En bref
- 678 000 contribuables touchés au minimum
- Sébastien Lecornu réunit une cellule de crise
- Le débat sur les failles de l’État repart
Sébastien Lecornu réunit lundi 17 août 2026 une cellule interministérielle de crise après le piratage massif ayant visé l’administration fiscale. La réunion doit se tenir l’après-midi, en visioconférence sécurisée, au retour du chef du gouvernement de Gironde, où il se rend le matin auprès des victimes des incendies de l’été.
L’exécutif veut surtout encadrer la phase la plus sensible, l’information des particuliers et des entreprises concernés. Les services de Matignon indiquent que les usagers touchés seront contactés individuellement à partir de lundi, avec le détail des données possiblement exposées et les précautions à prendre.
Une réunion de crise convoquée dès lundi
Cette réunion doit rassembler les principaux ministères concernés. Elle s’inscrit dans la même mécanique que d’autres cellules de crise activées ces dernières semaines par Sébastien Lecornu, notamment pendant les canicules.

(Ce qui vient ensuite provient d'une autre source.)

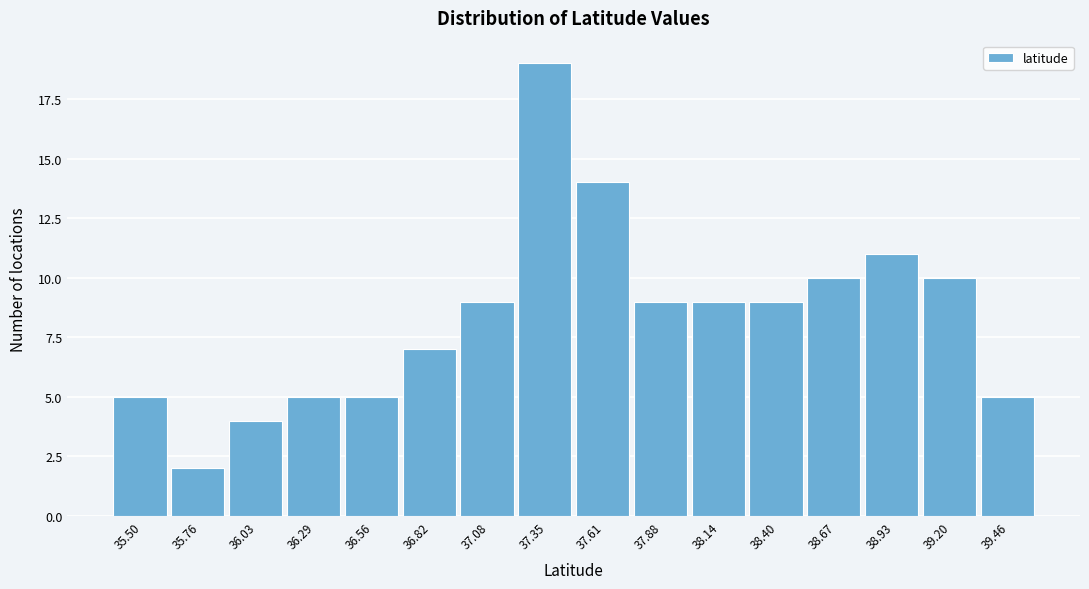

Reading left to right, what are all the values shown in this chart?

5	2	4	5	5	7	9	19	14	9	9	9	10	11	10	5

Les services du Premier ministre rappellent leur ligne sur ce type d’incident, détecter et interrompre, poursuivre, informer, puis renforcer. Dit autrement, la priorité est double, contenir les effets immédiats et préparer la suite.
Des centaines de milliers de contribuables concernés
Le chiffre avancé par la Direction générale des finances publiques est lourd, au moins 678 000 contribuables. Pour les particuliers, Amélie Verdier, directrice générale des finances publiques, a détaillé des données comme les noms, prénoms, le revenu fiscal de référence, le quotient familial ou encore le taux de prélèvement à la source.
Pour les entreprises, les informations évoquées sont présentées comme moins sensibles. Il s’agit notamment du numéro Siren, de l’adresse de l’entreprise ou de celle du mandataire. Amélie Verdier a aussi reconnu une attaque plus sophistiquée que celles déjà rencontrées.
Enquête judiciaire et débat sur les failles de l’État
Le parquet de Paris a ouvert samedi une enquête pour extraction frauduleuse de données et association de malfaiteurs. Mais l’affaire dépasse déjà le seul terrain judiciaire.
Parce qu’elle relance les questions sur la cybersécurité de l’État. Ce printemps, l’Insee et l’Agence nationale des titres sécurisés avaient déjà été visés, tout comme le ministère de l’Éducation nationale. Autre point qui crispe, le calendrier. Le piratage remonte à juin, alors que la communication publique de Bercy n’est intervenue qu’après la revendication du vol par le hacker la semaine dernière.
Commission d’enquête et promesse de renforcement
Au Sénat, les socialistes demandent une commission d’enquête parlementaire. Patrick Kanner estime qu’il faut vérifier l’existence de vulnérabilités communes et, si besoin, proposer des évolutions législatives, réglementaires, budgétaires ou d’organisation.
Sur X, Bruno Retailleau a regretté que la France soit « le 2e pays au monde le plus touché par les cyberattaques » et promet un plan « Vauban » pour bâtir une « forteresse numérique ». De son côté, Matignon assure que la réunion de lundi servira aussi à faire le point sur le plan de sécurisation lancé le 30 avril, adossé à une nouvelle gouvernance numérique de l’État et à des moyens renforcés.